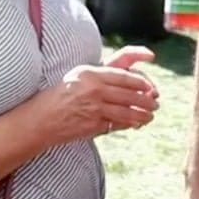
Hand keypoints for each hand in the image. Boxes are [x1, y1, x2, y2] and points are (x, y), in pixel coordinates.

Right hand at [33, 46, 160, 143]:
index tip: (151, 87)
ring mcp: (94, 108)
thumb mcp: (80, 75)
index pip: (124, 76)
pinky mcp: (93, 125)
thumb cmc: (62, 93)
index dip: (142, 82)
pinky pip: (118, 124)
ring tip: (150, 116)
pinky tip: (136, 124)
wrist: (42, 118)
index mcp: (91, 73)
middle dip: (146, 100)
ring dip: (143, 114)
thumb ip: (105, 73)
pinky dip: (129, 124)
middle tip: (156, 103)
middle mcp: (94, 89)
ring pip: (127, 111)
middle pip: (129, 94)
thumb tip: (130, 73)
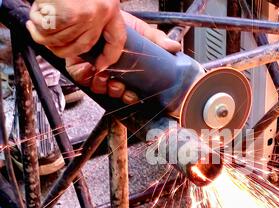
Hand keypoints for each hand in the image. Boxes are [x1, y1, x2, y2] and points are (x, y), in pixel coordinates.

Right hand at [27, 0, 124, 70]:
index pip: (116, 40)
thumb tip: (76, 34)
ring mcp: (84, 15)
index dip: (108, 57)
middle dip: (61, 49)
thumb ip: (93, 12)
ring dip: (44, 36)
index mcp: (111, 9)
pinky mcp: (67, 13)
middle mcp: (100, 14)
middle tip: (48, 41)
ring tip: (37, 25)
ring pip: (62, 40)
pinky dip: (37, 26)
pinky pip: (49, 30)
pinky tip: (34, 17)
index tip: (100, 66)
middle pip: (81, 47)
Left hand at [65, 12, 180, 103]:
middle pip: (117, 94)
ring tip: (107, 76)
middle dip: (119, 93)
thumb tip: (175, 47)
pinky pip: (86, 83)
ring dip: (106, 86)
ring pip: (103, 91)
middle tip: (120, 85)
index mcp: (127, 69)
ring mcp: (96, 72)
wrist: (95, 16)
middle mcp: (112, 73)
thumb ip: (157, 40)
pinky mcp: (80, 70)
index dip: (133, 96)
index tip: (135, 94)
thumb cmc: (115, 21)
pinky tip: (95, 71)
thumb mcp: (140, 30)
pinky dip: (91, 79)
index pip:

**TASK INSTRUCTIONS:**
Every entry belongs in the answer exactly as written, but no picture does.

**SOLUTION TO THIS TASK:**
Hand keypoints for each hand in the image. Boxes are [x1, y1, x2, y2] and points are (x, y), in pixel coordinates.

Right hand at [33, 46, 160, 143]:
index tip: (151, 87)
ring mcp: (94, 108)
thumb mcp: (80, 75)
index pip: (124, 76)
pinky mcp: (93, 125)
thumb cmc: (62, 93)
index dip: (142, 82)
pinky pip: (118, 124)
ring tip: (150, 116)
pinky tip: (136, 124)
wrist: (42, 118)
index mcp: (91, 73)
middle dip: (146, 100)
ring dip: (143, 114)
thumb ip: (105, 73)
pinky dip: (129, 124)
middle tip: (156, 103)
middle mcp: (94, 89)
ring pip: (127, 111)
middle pip: (129, 94)
thumb tip: (130, 73)
Hand keypoints for each hand in the image. Boxes are [x1, y1, x2, y2] and points are (x, y), in pixel coordinates.

Right hand at [27, 0, 124, 70]:
index pip: (116, 40)
thumb tip: (76, 34)
ring mcp: (84, 15)
index dip: (108, 57)
middle dip: (61, 49)
thumb ip: (93, 12)
ring dip: (44, 36)
index mcp: (111, 9)
pinky mcp: (67, 13)
middle mcp: (100, 14)
middle tip: (48, 41)
ring tip: (37, 25)
ring pip: (62, 40)
pinky dip: (37, 26)
pinky pip: (49, 30)
pinky tip: (34, 17)
index tip: (100, 66)
middle pip: (81, 47)
Left hand at [65, 12, 180, 103]:
middle pip: (117, 94)
ring tip: (107, 76)
middle dip: (119, 93)
thumb tip: (175, 47)
pinky pip: (86, 83)
ring dip: (106, 86)
ring pip: (103, 91)
middle tip: (120, 85)
index mcp: (127, 69)
ring mcp: (96, 72)
wrist: (95, 16)
middle mcp: (112, 73)
thumb ip: (157, 40)
pinky mcp: (80, 70)
index dip: (133, 96)
index tip: (135, 94)
thumb cmc: (115, 21)
pinky tip: (95, 71)
thumb mcp: (140, 30)
pinky dip: (91, 79)
index pip:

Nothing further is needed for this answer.